一路三把手兼地头蛇,不一定干得过一把手,但肯定也不至於心头犯怂。

“稻米关乎农本,不可轻动。”

“百姓游行,也並非是不能理解。”

安抚副使羊轩沉吟著,劝道:“大人治政一方,未必就得局限於一道政令。

"

“以下官拙见,当务之急,还是先设法让百姓散去吧。”

“百姓游行,影响实在是不太好。”

羊轩的话,並不特別激烈。

但,儼然也是偏向於撤去“劝稻为桑”的政令“呵!”

王拱辰面色一黑,心头略有烦躁。

淮南大族,这是真“刚”啊!

不过,政令是不可能撤去的。

改稻为桑,关乎税收。

而税收一高,就有政绩。

王拱辰太渴望政绩了。

仅凭这一点,他就不可能退让。

更遑论,这还是他上任以来的第一道政令。

有道是新官上任三把火。

这“劝稻为桑”的政令,就是他烧的第一把火。

新官烧火,岂有朝令夕改之理?

“劝稻为桑,实为良策。”

王拱辰沉吟著,定性道:“百姓见识浅薄,不理解其中精妙,受人煽动,偶有异动,也实属正常。”

“出尔反尔,朝令夕改,非是官府所为。”

“政令取消之说,休要再提。”

王拱辰说著,心下有了成算。

“来人。”

王拱辰大袖一挥,沉声道:“让兵马都副总管张玉,设法驱赶了示威之人。

“”

“胁迫官府,乃是一等一的重罪。”

“不退让者,便视为有罪,抓入狱中。”

“这—

陈使、羊轩二人皆是一惊。

“王大人,不可啊!”

“天下一府两京一十五路,岂有无缘无故抓读书人的道理?”

“是啊。”

二者,一人说著,一人附和,都不太赞成这一做法。

“哼!”

“好了,我意已决,休要再说。”

王拱辰大手一挥,自有一股强势果敢的气度。

“另外,让报社的人,单独擬稿一刊,主要宣传改稻为桑的优势。”

“是。
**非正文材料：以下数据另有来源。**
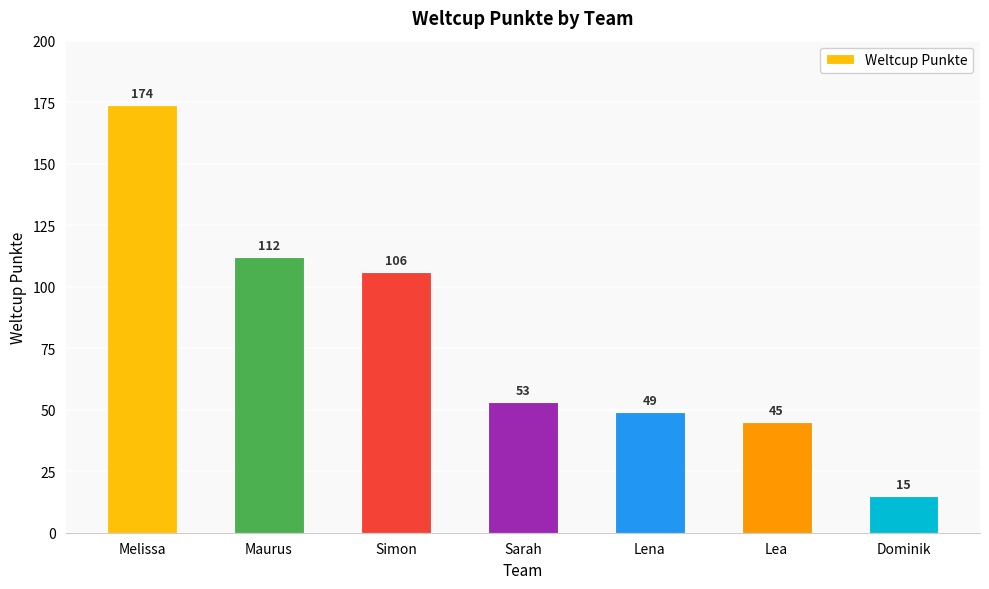

What is the label of the 2nd bar from the right?

Lea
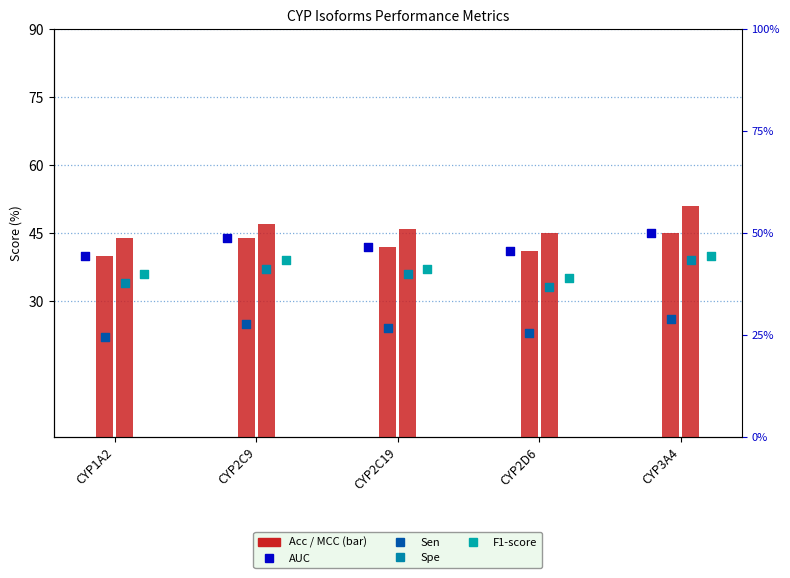

Which series contains the lowest Y value?

Sen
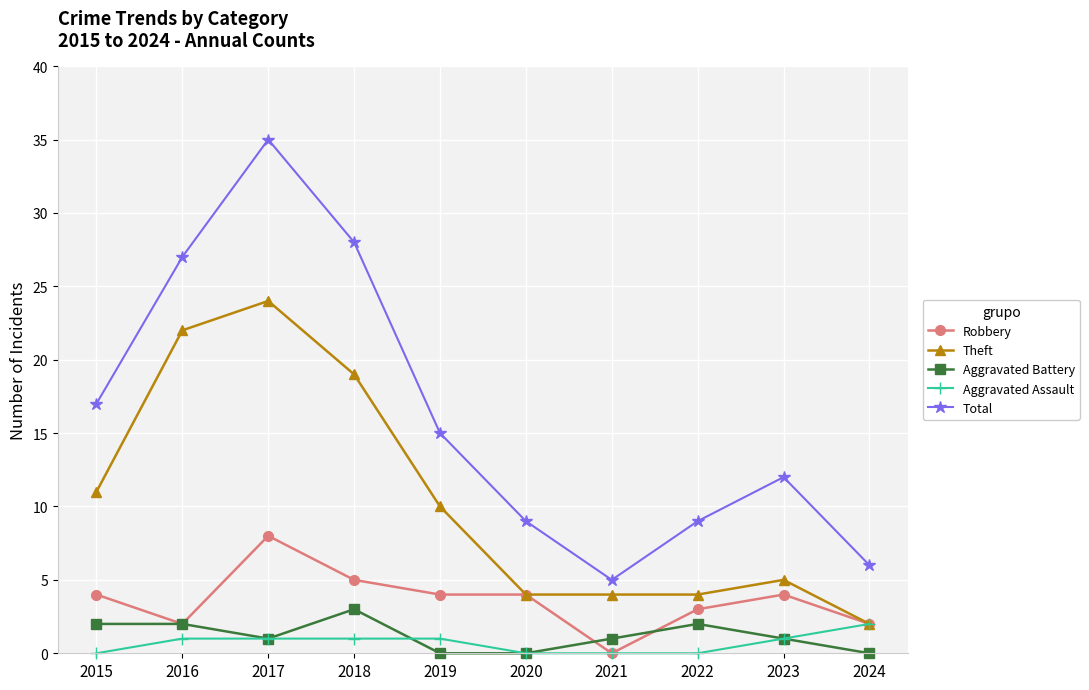

What is the difference between the highest and lowest values at 2020?

9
”属官吴庸一礼,连忙应声。

羊轩、陈使二人,相视一眼,面面相覷。

熙丰七年,六月初三。

江府,正堂。

自上而下,摆了二三十把椅子。

凡入座者,无一例外,都是淮东大族的主事人。

这些人聚於一堂,自然是为了改稻为桑的事情。

无它,这一政令实在是太狠了。

民以食为天。

粮食,就是社稷稳定的唯一核心。

改稻为桑,桑贵稻贱,则税收大涨。

这一点,难道淮东大族不知道吗?

.

知道啊!

但问题在於,粮食是刚需。

人没有粮食,就活不下去。

人一活不下去,淮东就乱了。

诚然,就算是改稻为桑,也还能向其他地方买粮食,以维持稳定。

但是,万一其他地方也没有粮食呢?

这不就完犊子了?

这一招,太蠢了。

一旦淮东生乱,淮东大族无疑就是直接受害者。

如今,已是六月初。

七月左右,就是长米丰收,以及长米的二次种植。

若是不能在及时解决安抚司的政令,长米的二次种植,怕是会受到不小的影响。

兹事体大,淮东大族的主事人自然是连忙聚拢,谋求解决之策。